A trailer for the film was made and released in October 2015, and a Kickstarter campaign launched to raise money for the project shortly thereafter. Although it was $8,000 short of its $30,000 goal nearly a week before ending, $32,185 was pledged at the close of the campaign. At the same time, a gofundme page was set up for those who wished to help Leapheart along the journey. Only $8,640 out of a $100,000 goal was raised.

The filmmakers spent several months preparing for the walk, and periodically checked in with Leapheart to make sure she was on track for the journey. She assured them that all was set. However, on the morning of the walk, the film crew met Leapheart, who promptly asked: “Which way should I go?”

"My heart sank," MacKenzie told me. "In that moment when she said that, I felt betrayed and deeply worried."

Leapheart insisted on bringing her 8-year-old daughter, even though concerns were raised by the filmmakers.
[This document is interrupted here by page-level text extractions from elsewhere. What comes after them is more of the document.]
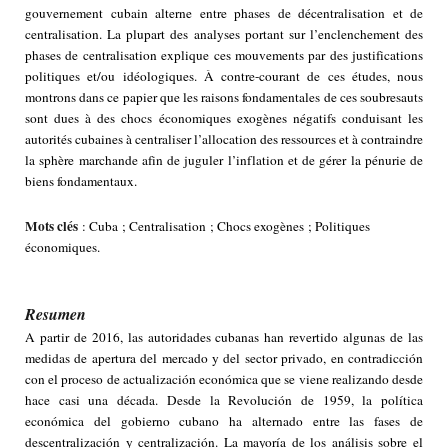
gouvernement cubain alterne entre phases de décentralisation et de
centralisation. La plupart des analyses portant sur l’enclenchement des
phases de centralisation explique ces mouvements par des justifications
politiques et/ou idéologiques. À contre-courant de ces études, nous
montrons dans ce papier que les raisons fondamentales de ces soubresauts
sont dues à des chocs économiques exogènes négatifs conduisant les
autorités cubaines à centraliser l’allocation des ressources et à contraindre
la sphère marchande afin de juguler l’inflation et de gérer la pénurie de
biens fondamentaux.
Mots clés
: Cuba ; Centralisation ; Chocs exogènes ; Politiques
économiques.
Resumen
A partir de 2016, las autoridades cubanas han revertido algunas de las
medidas de apertura del mercado y del sector privado, en contradicción
con el proceso de actualización económica que se viene realizando desde
hace casi una década. Desde la Revolución de 1959, la política
económica del gobierno cubano ha alternado entre las fases de
descentralización y centralización. La mayoría de los análisis sobre el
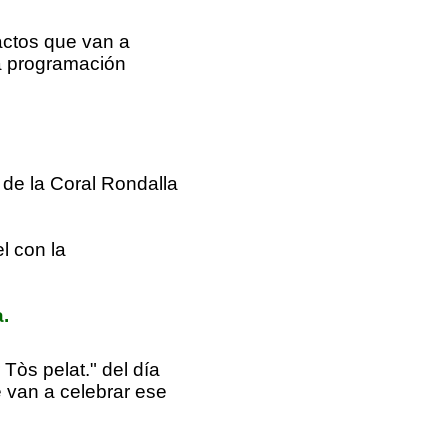
actos que van a
a programación
 de la Coral Rondalla
el con la
.
 Tòs pelat." del día
 van a celebrar ese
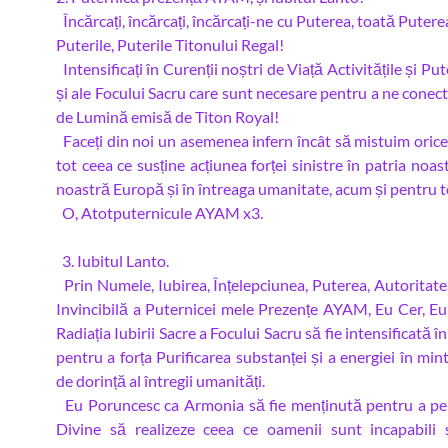
Încărcați, încărcați, încărcați-ne cu Puterea, toată Puterea
Puterile, Puterile Titonului Regal!
Intensificați în Curenții noștri de Viață Activitățile și Put
și ale Focului Sacru care sunt necesare pentru a ne conect
de Lumină emisă de Titon Royal!
Faceți din noi un asemenea infern încât să mistuim orice 
tot ceea ce susține acțiunea forței sinistre în patria noast
noastră Europă și în întreaga umanitate, acum și pentru 
O, Atotputernicule AYAM x3.
3. Iubitul Lanto.
Prin Numele, Iubirea, Înțelepciunea, Puterea, Autoritatea
Invincibilă a Puternicei mele Prezențe AYAM, Eu Cer, 
Radiația Iubirii Sacre a Focului Sacru să fie intensificată î
pentru a forța Purificarea substanței și a energiei în min
de dorință al întregii umanități.
Eu Poruncesc ca Armonia să fie menținută pentru a per
Divine să realizeze ceea ce oamenii sunt incapabili 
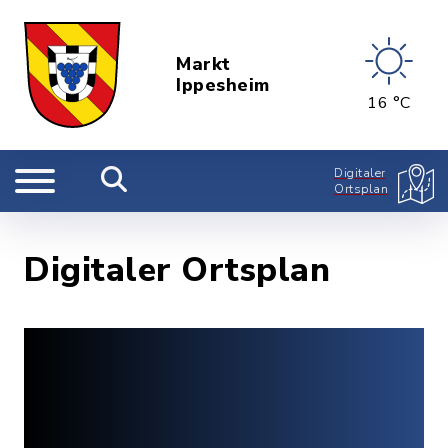
Markt
Ippesheim
16 °C
Digitaler
Ortsplan
Digitaler Ortsplan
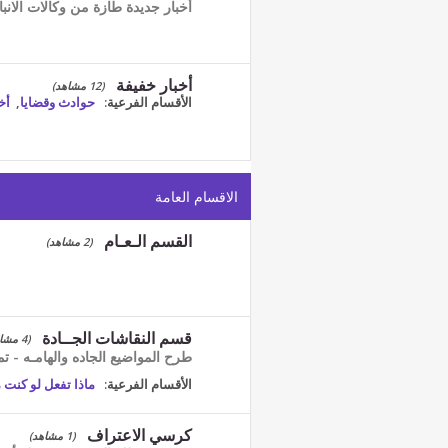
أخبار جديدة طازة من وكالات الانباء
أخبار خفيفة
(12 مشاهد)
الأقسام الفرعية:
حوادث وقضايا
,
أخ
الاقسام العامة
القسم الـعـام
(2 مشاهد)
قسم النقاشات الجــادة
(4 مشاهد)
طرح المواضيع الجاده والهامـه - تم
الأقسام الفرعية:
ماذا تفعل لو كنت 
كرسي الاعتراف
(1 مشاهد)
Before long, the crew was having to step in and assist in caring for the child. Over the course of three days, only 37 miles were covered in total. Leapheart developed terrible blisters on her feet.

“I am sad to report that while we were with her on the road, the environment became hostile and unsafe for my team,” said MacKenzie.

The filmmakers began to worry about the safety of the daughter and offered to drive her and Leapheart back to New Orleans. They contacted their relatives to set up arrangements; and only departed when they were assured that loved ones were on their way. The filmmakers announced in early June on social media that they were ending the project.

The film was never finished.

==Controversy==

On March 31, 2017, investigative reporter for CNN News Jessica Ravitz published an article on Leapheart entitled: “The Naked Truth”. In it, several questions were raised about the veracity of certain key parts of Leaphart's story.

Despite the questions raised in the article, however, Ravitz also points out the overwhelming difference between African American women and other women regarding breast cancer in the United States; stating that black women have the lowest breast cancer survival rate of any ethnic or racial group. Furthermore, Leapheart discovered a widespread audience that shared in her message of hope and faith. “There’s no way to measure how much of a difference [Leapheart] made in shaping the conversation about cancer in this country,” she writes.

The story has since been picked up by several media outlets worldwide.